[start of DATASET ENTRIES]

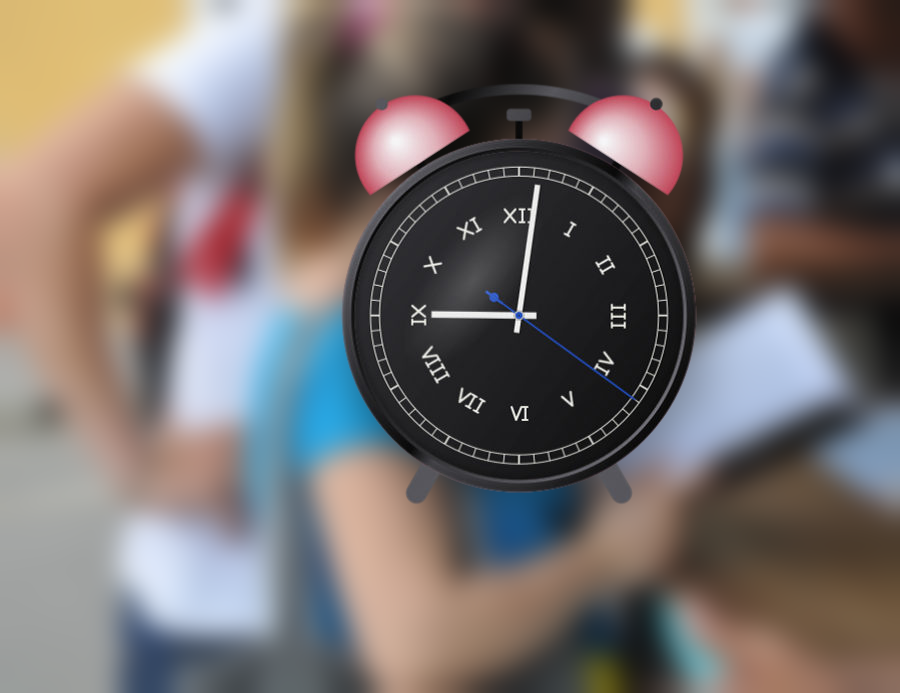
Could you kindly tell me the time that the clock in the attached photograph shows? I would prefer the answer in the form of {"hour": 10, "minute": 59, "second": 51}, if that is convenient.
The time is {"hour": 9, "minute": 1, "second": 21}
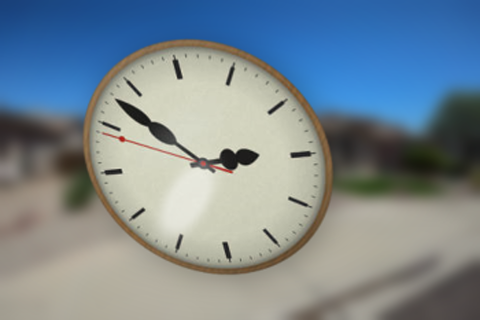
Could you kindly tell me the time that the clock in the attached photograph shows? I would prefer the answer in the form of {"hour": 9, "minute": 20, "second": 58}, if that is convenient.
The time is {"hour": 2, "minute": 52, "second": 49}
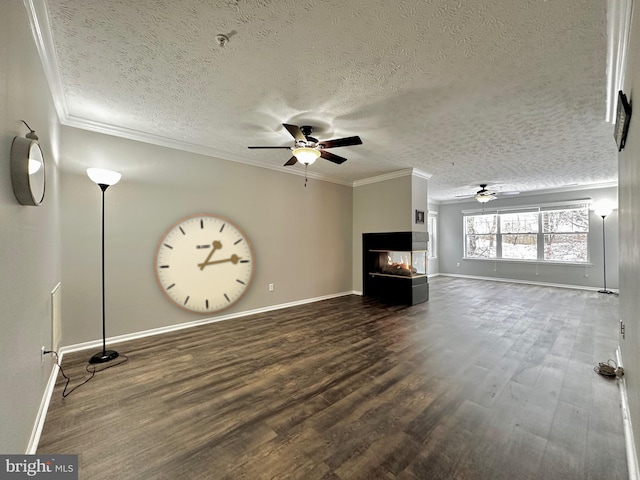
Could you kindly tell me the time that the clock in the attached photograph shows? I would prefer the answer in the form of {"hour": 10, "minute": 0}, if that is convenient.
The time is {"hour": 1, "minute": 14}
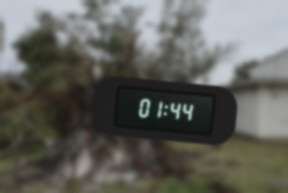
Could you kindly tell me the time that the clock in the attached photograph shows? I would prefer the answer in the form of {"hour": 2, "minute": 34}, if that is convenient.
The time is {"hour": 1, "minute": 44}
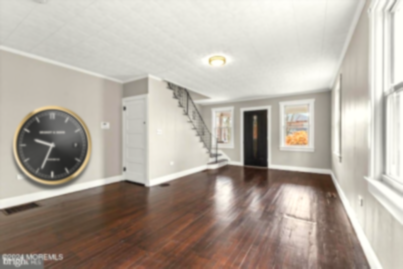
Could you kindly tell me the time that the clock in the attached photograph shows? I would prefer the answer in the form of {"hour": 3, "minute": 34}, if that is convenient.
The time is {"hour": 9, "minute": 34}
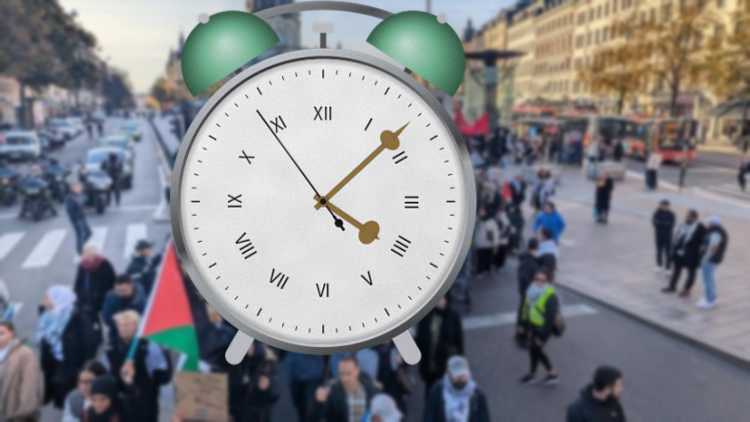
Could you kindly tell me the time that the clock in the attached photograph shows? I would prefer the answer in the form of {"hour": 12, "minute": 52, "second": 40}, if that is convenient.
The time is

[end of DATASET ENTRIES]

> **WRITTEN TASK**
Transcribe these items line for line, word for word, but omit the pictures.

> **SOLUTION**
Could you kindly tell me the time that the clock in the attached photograph shows? I would prefer the answer in the form of {"hour": 10, "minute": 59, "second": 51}, if that is convenient.
The time is {"hour": 9, "minute": 1, "second": 21}
Could you kindly tell me the time that the clock in the attached photograph shows? I would prefer the answer in the form of {"hour": 9, "minute": 20, "second": 58}, if that is convenient.
The time is {"hour": 2, "minute": 52, "second": 49}
Could you kindly tell me the time that the clock in the attached photograph shows? I would prefer the answer in the form of {"hour": 10, "minute": 0}, if that is convenient.
The time is {"hour": 1, "minute": 14}
Could you kindly tell me the time that the clock in the attached photograph shows? I would prefer the answer in the form of {"hour": 2, "minute": 34}, if that is convenient.
The time is {"hour": 1, "minute": 44}
Could you kindly tell me the time that the clock in the attached photograph shows? I would prefer the answer in the form of {"hour": 3, "minute": 34}, if that is convenient.
The time is {"hour": 9, "minute": 34}
Could you kindly tell me the time that the clock in the attached photograph shows? I would prefer the answer in the form of {"hour": 12, "minute": 52, "second": 40}, if that is convenient.
The time is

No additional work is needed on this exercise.